The fiscal Q4 Azure results helped propel Microsoft's intelligent cloud segment to 11 percent growth, to $7.4 billion, from the same period in 2016.
Office 365 Surpassed Traditional Office Licensing
One milestone from Microsoft's fiscal Q4: For the first time, Office 365 revenue surpassed that of its traditional Office licensing business. Office 365 commercial revenue rose 43 percent year over year during the quarter, while revenue from traditional commercial Office licenses fell 17 percent.
Office 365 was a main factor in giving Microsoft's productivity and business processes segment its strongest growth in Q4, with sales jumping 21 percent to $8.4 billion. Dynamics 365 revenue also helped boost the segment, with revenue jumping 74 percent during the quarter.

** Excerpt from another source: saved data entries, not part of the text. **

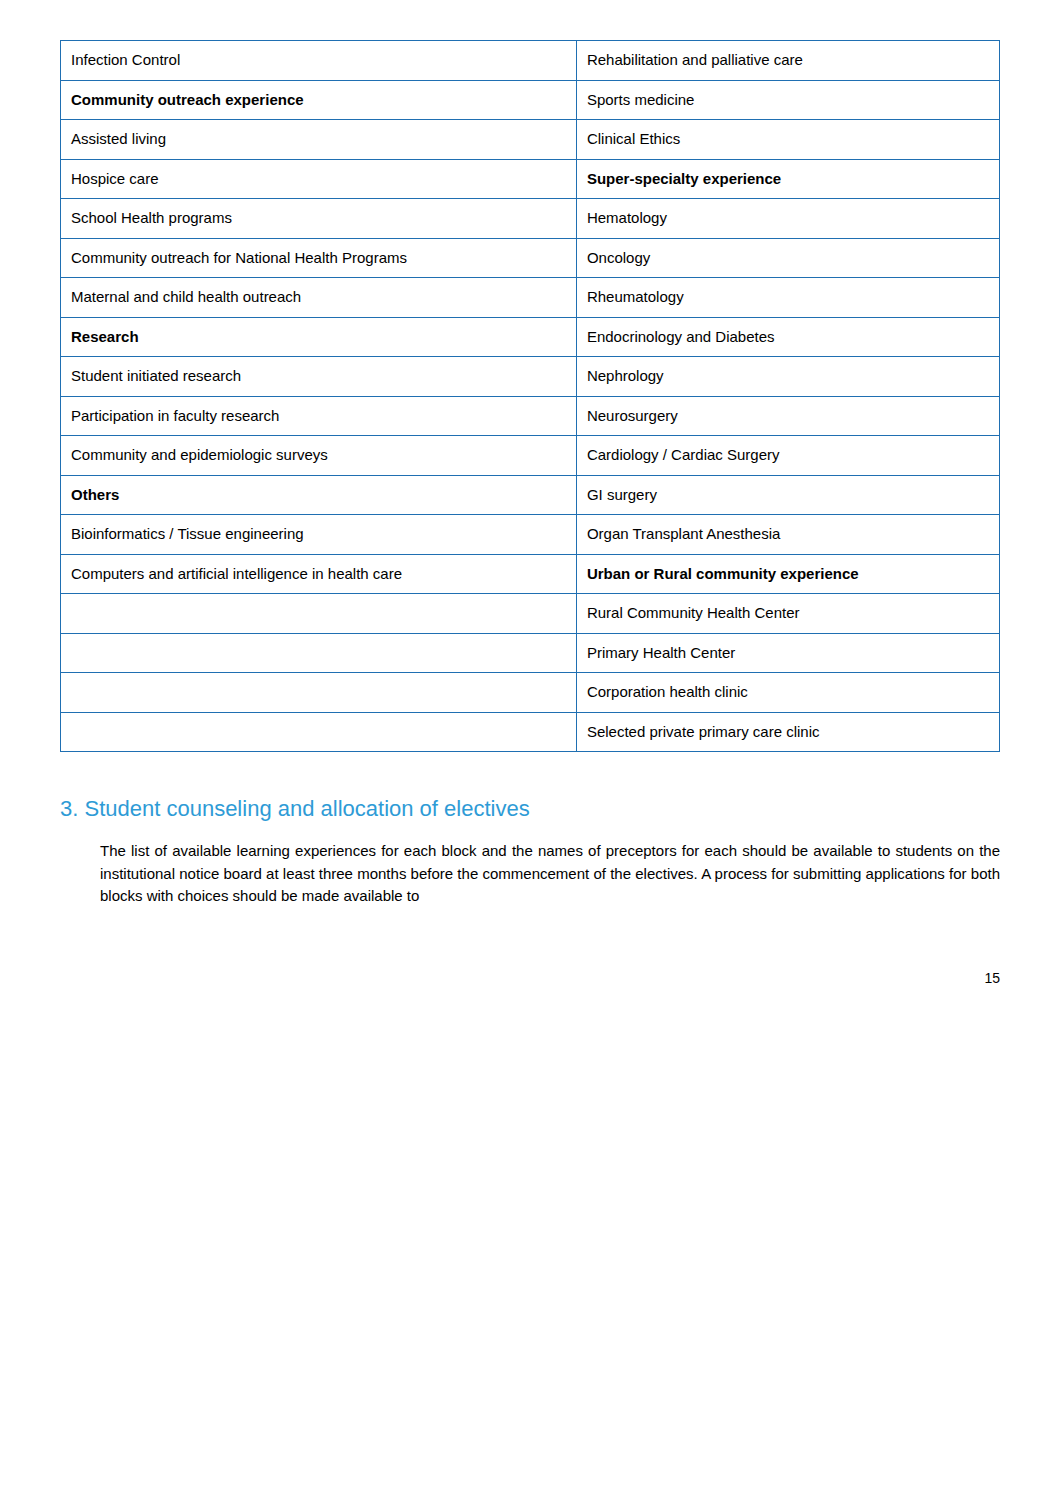| Infection Control | Rehabilitation and palliative care |
| Community outreach experience | Sports medicine |
| Assisted living | Clinical Ethics |
| Hospice care | Super-specialty experience |
| School Health programs | Hematology |
| Community outreach for National Health Programs | Oncology |
| Maternal and child health outreach | Rheumatology |
| Research | Endocrinology and Diabetes |
| Student initiated research | Nephrology |
| Participation in faculty research | Neurosurgery |
| Community and epidemiologic surveys | Cardiology / Cardiac Surgery |
| Others | GI surgery |
| Bioinformatics / Tissue engineering | Organ Transplant Anesthesia |
| Computers and artificial intelligence in health care | Urban or Rural community experience |
| | Rural Community Health Center |
| | Primary Health Center |
| | Corporation health clinic |
| | Selected private primary care clinic |
3. Student counseling and allocation of electives
The list of available learning experiences for each block and the names of preceptors for each should be available to students on the institutional notice board at least three months before the commencement of the electives. A process for submitting applications for both blocks with choices should be made available to
15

LinkedIn Surpassed $1B In Revenue
A second milestone for Microsoft during Q4 was that LinkedIn — which Microsoft bought last year for $26.2 — passed the $1 billion revenue mark for the first time in a fiscal quarter. Microsoft disclosed that LinkedIn revenue came in at $1.06 billion in Q4, representing 9.2 percent growth from the fiscal third quarter's results of $975 million. The LinkedIn acquisition closed Dec. 8, making this just the second time that Microsoft has been able to count a full quarter of financial results from the social media site used chiefly by professionals. LinkedIn's revenue growth also contributed to the strong results from Microsoft's productivity and business processes segment.
Surface Results Improved
For Microsoft's fiscal third quarter, which ended March 31, Nadella said that "Surface results fell short of expectations" as sales plunged 26 percent from a year earlier. Surface didn't return to growth during the fiscal fourth quarter, although its revenue declined by only 2 percent. Microsoft attributed the results to the timing of Surface product transitions; the Surface Pro line was last updated in the fall of 2015, before Microsoft released a new Surface Pro tablet in June. Therefore, only a small portion of the sales were counted in the fourth-quarter results. Microsoft also debuted the Surface Laptop in June, and during the company's earnings call Thursday, CFO Amy Hood said Microsoft has seen "early positive signals" from the launch of the Surface Laptop.
Profits Surged In Q4
While revenue rose 13 percent year over year during the fiscal fourth quarter, profits climbed by a substantially higher percentage. Microsoft reported that net income more than doubled, rising to $6.51 billion, or 83 cents per share, compared with $3.1 billion, or 39 cents per share, in the fiscal fourth quarter of 2016.